The New York Times reports that the Obama administration is considering preserving the military commissions some form. Part of the motivation for that, it is said, is this: "Judges might make it difficult to prosecute detainees who were subjected to brutal treatment or for prosecutors to use hearsay evidence gathered by intelligence agencies."
It is unfortunate that we have not yet drawn the right lessons from the Guantanamo-Military Commission experience. One of the notions held by the Bush administration people who set up the commissions was that judges, courts, lawmakers, etc., are naive in their treatment and distrust of hearsay evidence. Like first year law students (and many of their teachers blissfully unburdened by any on-the-ground experience in law enforcement or criminal justice), these "reformers" were bold and believed that any rational dummy knows that hearsay evidence is often worth quite a lot.

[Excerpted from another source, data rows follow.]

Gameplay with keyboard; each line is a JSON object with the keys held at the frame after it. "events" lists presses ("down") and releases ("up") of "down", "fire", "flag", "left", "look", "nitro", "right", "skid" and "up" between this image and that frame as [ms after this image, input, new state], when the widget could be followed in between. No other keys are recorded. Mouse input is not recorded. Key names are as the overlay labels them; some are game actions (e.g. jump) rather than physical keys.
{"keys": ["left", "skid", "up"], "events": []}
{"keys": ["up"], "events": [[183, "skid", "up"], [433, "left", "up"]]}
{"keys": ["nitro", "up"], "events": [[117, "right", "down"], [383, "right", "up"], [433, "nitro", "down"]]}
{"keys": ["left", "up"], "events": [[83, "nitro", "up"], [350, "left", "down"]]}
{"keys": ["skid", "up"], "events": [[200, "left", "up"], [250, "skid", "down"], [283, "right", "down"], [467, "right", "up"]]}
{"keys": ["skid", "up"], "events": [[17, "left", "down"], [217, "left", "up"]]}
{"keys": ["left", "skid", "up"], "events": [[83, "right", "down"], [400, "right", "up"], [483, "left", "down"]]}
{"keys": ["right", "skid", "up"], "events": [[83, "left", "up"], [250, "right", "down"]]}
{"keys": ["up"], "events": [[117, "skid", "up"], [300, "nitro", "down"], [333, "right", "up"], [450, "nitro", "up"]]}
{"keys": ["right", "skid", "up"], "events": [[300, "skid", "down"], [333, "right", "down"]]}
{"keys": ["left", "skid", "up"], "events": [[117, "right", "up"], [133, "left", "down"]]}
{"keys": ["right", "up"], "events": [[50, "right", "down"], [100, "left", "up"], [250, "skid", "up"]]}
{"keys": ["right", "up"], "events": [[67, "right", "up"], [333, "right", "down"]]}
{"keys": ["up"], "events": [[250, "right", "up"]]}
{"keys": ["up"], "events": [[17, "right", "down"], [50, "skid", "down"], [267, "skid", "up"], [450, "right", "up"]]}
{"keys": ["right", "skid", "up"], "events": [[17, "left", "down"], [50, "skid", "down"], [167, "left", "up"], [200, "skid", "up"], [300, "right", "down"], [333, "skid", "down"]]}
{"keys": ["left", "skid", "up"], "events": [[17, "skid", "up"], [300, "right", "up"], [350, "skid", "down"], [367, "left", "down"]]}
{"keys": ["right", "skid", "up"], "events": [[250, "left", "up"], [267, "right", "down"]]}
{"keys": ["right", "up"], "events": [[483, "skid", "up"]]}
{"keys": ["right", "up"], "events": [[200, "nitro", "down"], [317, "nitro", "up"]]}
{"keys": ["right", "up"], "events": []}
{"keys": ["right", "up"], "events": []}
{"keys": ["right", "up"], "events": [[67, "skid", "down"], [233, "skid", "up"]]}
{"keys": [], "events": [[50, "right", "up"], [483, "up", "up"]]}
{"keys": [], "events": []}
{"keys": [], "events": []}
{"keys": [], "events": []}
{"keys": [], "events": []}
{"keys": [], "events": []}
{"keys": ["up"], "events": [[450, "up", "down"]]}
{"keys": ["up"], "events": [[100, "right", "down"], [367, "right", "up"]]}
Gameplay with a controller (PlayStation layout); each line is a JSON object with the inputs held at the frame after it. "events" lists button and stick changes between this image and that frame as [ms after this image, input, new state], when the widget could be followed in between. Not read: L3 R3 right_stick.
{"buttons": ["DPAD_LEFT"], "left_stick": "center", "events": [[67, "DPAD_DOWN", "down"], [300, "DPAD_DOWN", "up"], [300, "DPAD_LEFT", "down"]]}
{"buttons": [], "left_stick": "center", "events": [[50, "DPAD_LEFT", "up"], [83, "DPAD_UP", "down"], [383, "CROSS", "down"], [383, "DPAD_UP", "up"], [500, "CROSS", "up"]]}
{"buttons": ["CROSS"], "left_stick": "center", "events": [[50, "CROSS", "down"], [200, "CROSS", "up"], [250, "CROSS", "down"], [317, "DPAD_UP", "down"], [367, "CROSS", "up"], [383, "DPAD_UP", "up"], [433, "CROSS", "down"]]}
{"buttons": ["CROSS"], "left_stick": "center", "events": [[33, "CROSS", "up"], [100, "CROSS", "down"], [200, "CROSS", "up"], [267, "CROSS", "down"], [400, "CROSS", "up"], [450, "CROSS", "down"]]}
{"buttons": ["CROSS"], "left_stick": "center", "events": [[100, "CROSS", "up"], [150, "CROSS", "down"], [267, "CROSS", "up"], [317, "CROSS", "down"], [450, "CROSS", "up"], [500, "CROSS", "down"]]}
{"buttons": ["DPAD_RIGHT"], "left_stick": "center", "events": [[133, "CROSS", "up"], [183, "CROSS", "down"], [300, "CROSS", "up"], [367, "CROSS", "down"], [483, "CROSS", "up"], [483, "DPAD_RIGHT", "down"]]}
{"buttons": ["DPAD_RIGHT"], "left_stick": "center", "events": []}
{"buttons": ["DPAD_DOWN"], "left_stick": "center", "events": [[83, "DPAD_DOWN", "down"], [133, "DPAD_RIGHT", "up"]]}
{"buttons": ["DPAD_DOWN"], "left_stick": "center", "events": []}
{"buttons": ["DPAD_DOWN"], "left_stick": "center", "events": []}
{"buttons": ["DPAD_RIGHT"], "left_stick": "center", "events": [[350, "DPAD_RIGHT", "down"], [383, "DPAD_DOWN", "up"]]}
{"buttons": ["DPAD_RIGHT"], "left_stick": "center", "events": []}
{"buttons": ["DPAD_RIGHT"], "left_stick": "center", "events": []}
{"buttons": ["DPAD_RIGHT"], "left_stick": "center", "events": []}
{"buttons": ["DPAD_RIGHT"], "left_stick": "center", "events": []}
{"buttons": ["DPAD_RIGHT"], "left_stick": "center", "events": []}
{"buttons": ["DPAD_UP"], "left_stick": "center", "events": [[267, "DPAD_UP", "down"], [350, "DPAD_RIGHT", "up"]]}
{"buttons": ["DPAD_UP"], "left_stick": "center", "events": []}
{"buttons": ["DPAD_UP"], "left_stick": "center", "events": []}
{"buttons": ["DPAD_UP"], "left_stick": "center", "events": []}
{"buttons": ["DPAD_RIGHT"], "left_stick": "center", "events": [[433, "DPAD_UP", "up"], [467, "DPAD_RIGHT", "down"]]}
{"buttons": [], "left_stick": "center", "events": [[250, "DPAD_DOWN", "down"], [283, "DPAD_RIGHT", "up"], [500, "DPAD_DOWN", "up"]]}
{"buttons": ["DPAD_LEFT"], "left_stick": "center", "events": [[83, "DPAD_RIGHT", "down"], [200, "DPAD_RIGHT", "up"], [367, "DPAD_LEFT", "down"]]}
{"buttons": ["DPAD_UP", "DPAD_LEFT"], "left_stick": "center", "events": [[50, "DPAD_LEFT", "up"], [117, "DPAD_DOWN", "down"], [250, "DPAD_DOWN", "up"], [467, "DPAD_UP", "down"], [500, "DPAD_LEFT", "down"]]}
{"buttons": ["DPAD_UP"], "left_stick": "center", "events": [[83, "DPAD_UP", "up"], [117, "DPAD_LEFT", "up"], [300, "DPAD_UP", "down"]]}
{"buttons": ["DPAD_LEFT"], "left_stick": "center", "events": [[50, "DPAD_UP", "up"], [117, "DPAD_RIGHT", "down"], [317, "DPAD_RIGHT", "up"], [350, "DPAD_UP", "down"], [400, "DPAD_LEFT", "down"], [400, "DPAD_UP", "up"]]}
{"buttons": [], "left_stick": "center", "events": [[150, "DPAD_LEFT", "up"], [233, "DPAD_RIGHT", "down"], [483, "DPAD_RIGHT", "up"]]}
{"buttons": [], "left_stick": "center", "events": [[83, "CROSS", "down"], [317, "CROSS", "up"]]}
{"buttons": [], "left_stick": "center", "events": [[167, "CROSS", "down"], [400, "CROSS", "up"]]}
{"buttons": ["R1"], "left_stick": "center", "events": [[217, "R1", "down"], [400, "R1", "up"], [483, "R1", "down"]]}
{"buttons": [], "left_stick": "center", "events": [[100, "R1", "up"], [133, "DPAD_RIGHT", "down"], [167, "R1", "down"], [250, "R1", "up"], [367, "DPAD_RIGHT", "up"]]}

What our experience with the commissions should teach us is that hearsay evidence is often worth very little and that its use in adjudication presents serious problems. Any dummy who has just a bit of experience in investigation and litigation should know that. It is not easy to figure out how to sort hearsay wheat from hearsay chaff. But it is important to make the effort. Otherwise we will continue to have imprisonment for years on end on the word of the legendary Afghan goat herder resentful of his neighbor and eager for economic self-advancement.